Top of GIVEN ENTRIES

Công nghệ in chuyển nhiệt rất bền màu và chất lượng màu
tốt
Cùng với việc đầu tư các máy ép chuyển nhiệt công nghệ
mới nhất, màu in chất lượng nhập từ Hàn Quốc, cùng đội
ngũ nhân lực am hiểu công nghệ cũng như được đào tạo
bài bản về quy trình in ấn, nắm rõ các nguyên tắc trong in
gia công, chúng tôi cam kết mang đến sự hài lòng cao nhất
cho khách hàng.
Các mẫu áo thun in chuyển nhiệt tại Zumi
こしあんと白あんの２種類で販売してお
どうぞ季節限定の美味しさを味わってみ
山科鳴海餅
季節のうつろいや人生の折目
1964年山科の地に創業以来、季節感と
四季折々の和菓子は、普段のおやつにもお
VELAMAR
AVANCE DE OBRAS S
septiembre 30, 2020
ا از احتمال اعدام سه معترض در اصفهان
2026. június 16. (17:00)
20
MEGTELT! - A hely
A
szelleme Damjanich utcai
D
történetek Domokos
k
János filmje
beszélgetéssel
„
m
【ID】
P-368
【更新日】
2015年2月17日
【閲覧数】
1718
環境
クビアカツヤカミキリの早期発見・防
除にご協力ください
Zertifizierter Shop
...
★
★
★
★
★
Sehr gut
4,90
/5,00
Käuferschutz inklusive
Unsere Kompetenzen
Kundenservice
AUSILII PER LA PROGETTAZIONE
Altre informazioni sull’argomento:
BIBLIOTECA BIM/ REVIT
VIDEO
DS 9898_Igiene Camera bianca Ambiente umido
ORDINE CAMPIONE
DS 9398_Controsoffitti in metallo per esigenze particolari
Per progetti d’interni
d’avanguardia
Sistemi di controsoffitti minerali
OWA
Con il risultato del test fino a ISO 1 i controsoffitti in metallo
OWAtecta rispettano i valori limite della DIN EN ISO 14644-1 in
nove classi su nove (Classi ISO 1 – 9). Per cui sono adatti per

Bottom of GIVEN ENTRIES

**WHAT IS REQUIRED**
Every entry must appear again in the answer, exactly as written.

**OUTPUT FOR THIS EXERCISE**
Công nghệ in chuyển nhiệt rất bền màu và chất lượng màu
tốt
Cùng với việc đầu tư các máy ép chuyển nhiệt công nghệ
mới nhất, màu in chất lượng nhập từ Hàn Quốc, cùng đội
ngũ nhân lực am hiểu công nghệ cũng như được đào tạo
bài bản về quy trình in ấn, nắm rõ các nguyên tắc trong in
gia công, chúng tôi cam kết mang đến sự hài lòng cao nhất
cho khách hàng.
Các mẫu áo thun in chuyển nhiệt tại Zumi
こしあんと白あんの２種類で販売してお
どうぞ季節限定の美味しさを味わってみ
山科鳴海餅
季節のうつろいや人生の折目
1964年山科の地に創業以来、季節感と
四季折々の和菓子は、普段のおやつにもお
VELAMAR
AVANCE DE OBRAS S
septiembre 30, 2020
ا از احتمال اعدام سه معترض در اصفهان
2026. június 16. (17:00)
20
MEGTELT! - A hely
A
szelleme Damjanich utcai
D
történetek Domokos
k
János filmje
beszélgetéssel
„
m
【ID】
P-368
【更新日】
2015年2月17日
【閲覧数】
1718
環境
クビアカツヤカミキリの早期発見・防
除にご協力ください
Zertifizierter Shop
...
★
★
★
★
★
Sehr gut
4,90
/5,00
Käuferschutz inklusive
Unsere Kompetenzen
Kundenservice
AUSILII PER LA PROGETTAZIONE
Altre informazioni sull’argomento:
BIBLIOTECA BIM/ REVIT
VIDEO
DS 9898_Igiene Camera bianca Ambiente umido
ORDINE CAMPIONE
DS 9398_Controsoffitti in metallo per esigenze particolari
Per progetti d’interni
d’avanguardia
Sistemi di controsoffitti minerali
OWA
Con il risultato del test fino a ISO 1 i controsoffitti in metallo
OWAtecta rispettano i valori limite della DIN EN ISO 14644-1 in
nove classi su nove (Classi ISO 1 – 9). Per cui sono adatti per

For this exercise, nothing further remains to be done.